Begin with a warm-up exercise. Get everyone involved with doing something really stupid and embarrassing—like running around the room smelling each other’s armpits. That way, when the trainer asks them what they learned from this experience, everyone will start lying right from the get-go. Having the right attitude is the first step in any successful training program, and you’ve now insured that everyone’s attitude sucks.
Once everyone has the right attitude, the next stage in company laugh training is to give the employees a little knowledge. Notice I said a “little” knowledge. A little knowledge is a dangerous thing and that’s what you want. Conduct some demonstrations of the company laugh so that the class can get an idea of what it looks and sounds like. A good way to do this is to have the boss stick his head in the room and ask how everything’s going. The trainer can then start yucking it up with boss, saying things like this is the smartest class he’s ever taught. The students will quickly get the idea and may even start grinning before getting to the next phase of the training, which is . . .

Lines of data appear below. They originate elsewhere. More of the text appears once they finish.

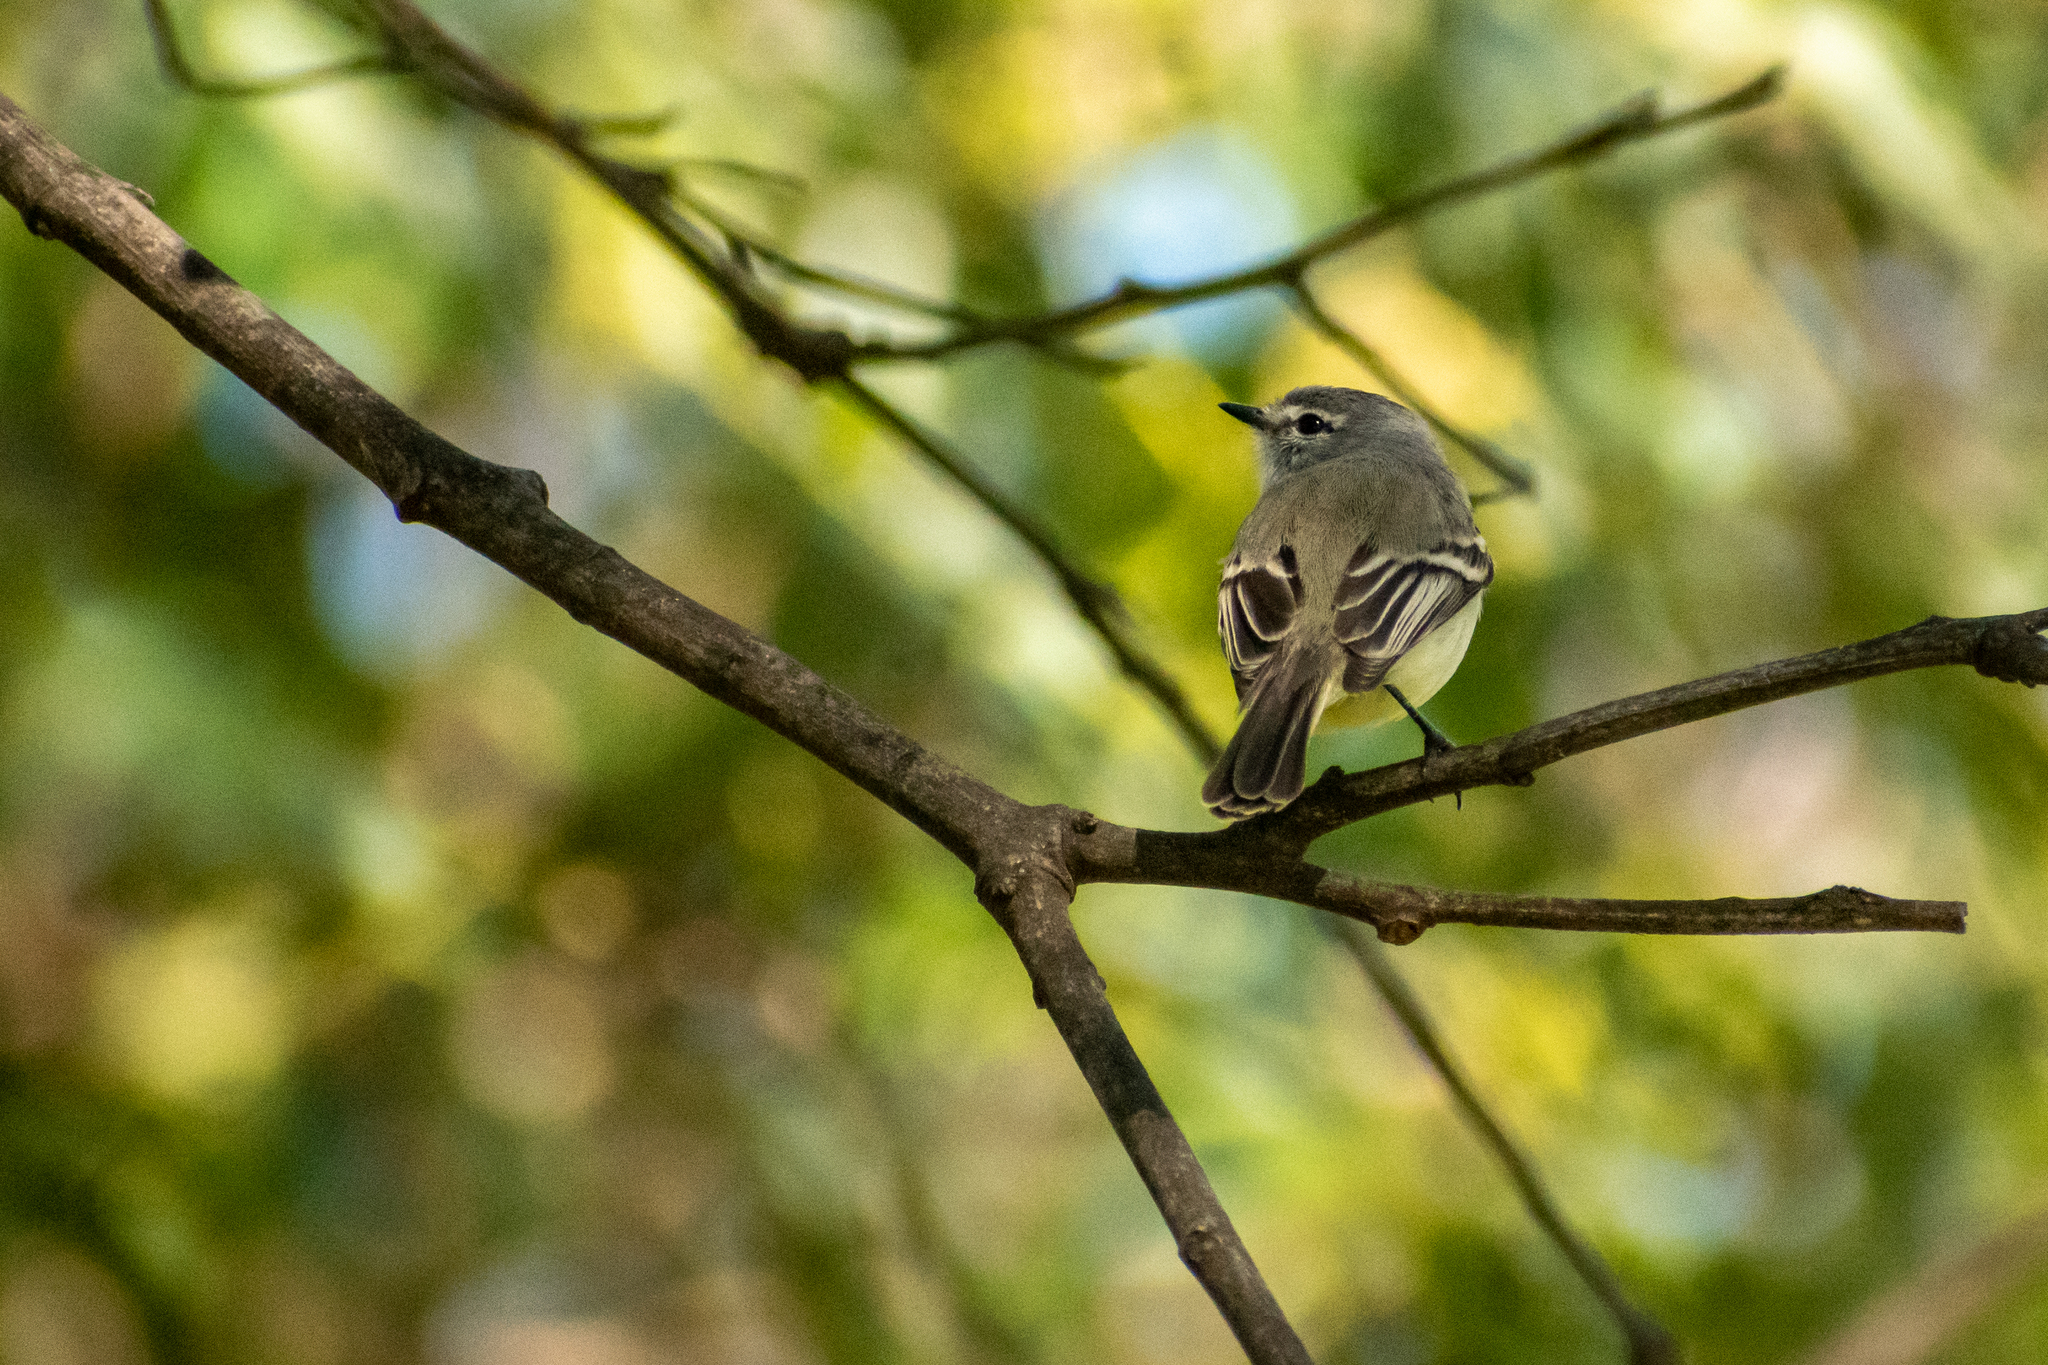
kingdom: Animalia
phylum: Chordata
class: Aves
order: Passeriformes
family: Tyrannidae
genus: Serpophaga
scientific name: Serpophaga subcristata
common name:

Practice. Knowledge should not be confused with skill, and no skill can be developed without practicing. I mean, who would you rather fly with—someone who’s read a book and talked to a couple of flight instructors, or with the dude who pilots Air Force One? The guy shuttling the president around didn’t get to where he is because he read a manual and listened to some lectures. He practiced.
So make sure that any training you offer includes ample doses of practice time. Start by having everyone stand up and pair off with a partner. After a quick demonstration by the trainer, one person in each pair should begin to attempt his company laugh. While she is working on her hehs and yucks, the partner acts as a coach and cheerleader, nodding ingratiatingly, guffawing and urging the laugher on.
Once the basics are practiced in the classroom, then homework can be assigned. This is where the real learning takes place. Each student should practice the four fundamental laughs on his family, friends and co-workers—except for the solo laugh, of course (the solo laugh should only be practiced in the shower or in the car while driving alone to work). Have everyone keep notes of their progress during the week and bring them back to class for review at the next session. By the way, this is a great way to jump start that 360 performance evaluation program you’ve been having a hard time getting off the ground. Once a 360 feedback team has had practice evaluating an employee’s company laugh, they will be much more qualified to offer feedback in other areas of the poor schmuck’s performance, as well.
I guess the company laugh is a deeply inbred instinct and will never be completely eradicated from the workplace. Most of us continue to perform it because it’s the politically correct thing to do. We do it out of habit because, somewhere in the deep dark recesses of our collective unconscious, we know we must in order to survive. It’s a knee-jerk reaction for when we’re around people with whom we don’t share much of a common bond. But we all know that, more often than not, when the party breaks up eyes will roll or there will be comments about what an asshole so-and-so is.
But the simple fact remains that much of the stuff that goes on in today’s business world is, indeed, truly quite funny. I’ve had the good fortune over the years to work with people who were absolute riots to be around. Fortunes have made pointing out to us the funny things that go on at work. Let’s face it, we spend most of our waking days working. So it’s only logical that work should stoke the fires of much of what we find funny in life.
The sad thing is, when people really do laugh heartily and sincerely on the job, they are accused of goofing off. That old Calvinistic idea that work should not be fun or fulfilling still keeps rearing it’s ugly head. God forbid we should enjoy our work! So instead we perform—The Company Laugh.